* [What the task asks]
Scan the entries and state how many lines contain "baby". Write no other text.

►

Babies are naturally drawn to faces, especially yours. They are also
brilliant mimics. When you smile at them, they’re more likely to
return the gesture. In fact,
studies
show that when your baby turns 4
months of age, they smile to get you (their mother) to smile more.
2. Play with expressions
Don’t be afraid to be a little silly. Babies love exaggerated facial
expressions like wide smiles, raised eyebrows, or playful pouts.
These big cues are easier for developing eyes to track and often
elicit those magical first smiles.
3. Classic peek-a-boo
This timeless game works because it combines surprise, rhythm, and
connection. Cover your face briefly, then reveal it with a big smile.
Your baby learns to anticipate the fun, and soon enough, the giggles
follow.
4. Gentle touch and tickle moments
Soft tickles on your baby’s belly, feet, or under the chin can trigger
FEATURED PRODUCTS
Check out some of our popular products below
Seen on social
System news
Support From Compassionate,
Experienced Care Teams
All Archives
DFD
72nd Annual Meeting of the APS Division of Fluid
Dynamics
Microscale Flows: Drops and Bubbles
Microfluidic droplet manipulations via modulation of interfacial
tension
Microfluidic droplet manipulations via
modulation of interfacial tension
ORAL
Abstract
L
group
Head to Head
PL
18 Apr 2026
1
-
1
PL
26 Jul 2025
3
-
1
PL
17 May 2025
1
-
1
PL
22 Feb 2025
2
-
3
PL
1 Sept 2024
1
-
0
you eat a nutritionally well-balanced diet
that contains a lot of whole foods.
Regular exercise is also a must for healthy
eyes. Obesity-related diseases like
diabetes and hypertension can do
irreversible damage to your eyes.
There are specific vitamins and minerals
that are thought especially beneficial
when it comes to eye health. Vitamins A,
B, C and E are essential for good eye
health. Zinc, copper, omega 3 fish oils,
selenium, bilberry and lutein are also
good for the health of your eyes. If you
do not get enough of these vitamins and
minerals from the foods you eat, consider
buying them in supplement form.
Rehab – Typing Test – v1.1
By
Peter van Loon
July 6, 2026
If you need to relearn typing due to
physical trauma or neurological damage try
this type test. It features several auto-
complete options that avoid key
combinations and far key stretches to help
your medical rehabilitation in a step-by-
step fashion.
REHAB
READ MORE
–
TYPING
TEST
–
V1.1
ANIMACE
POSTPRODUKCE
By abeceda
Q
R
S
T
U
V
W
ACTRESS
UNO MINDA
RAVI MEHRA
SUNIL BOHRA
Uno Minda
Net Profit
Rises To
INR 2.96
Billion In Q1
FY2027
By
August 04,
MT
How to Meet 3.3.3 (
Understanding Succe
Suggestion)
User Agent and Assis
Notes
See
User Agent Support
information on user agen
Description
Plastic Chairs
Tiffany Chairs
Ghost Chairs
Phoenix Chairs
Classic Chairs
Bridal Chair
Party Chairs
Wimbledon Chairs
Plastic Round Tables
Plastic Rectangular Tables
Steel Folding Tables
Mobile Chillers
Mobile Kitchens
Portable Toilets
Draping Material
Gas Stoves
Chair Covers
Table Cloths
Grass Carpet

◄

* [Your solution]
3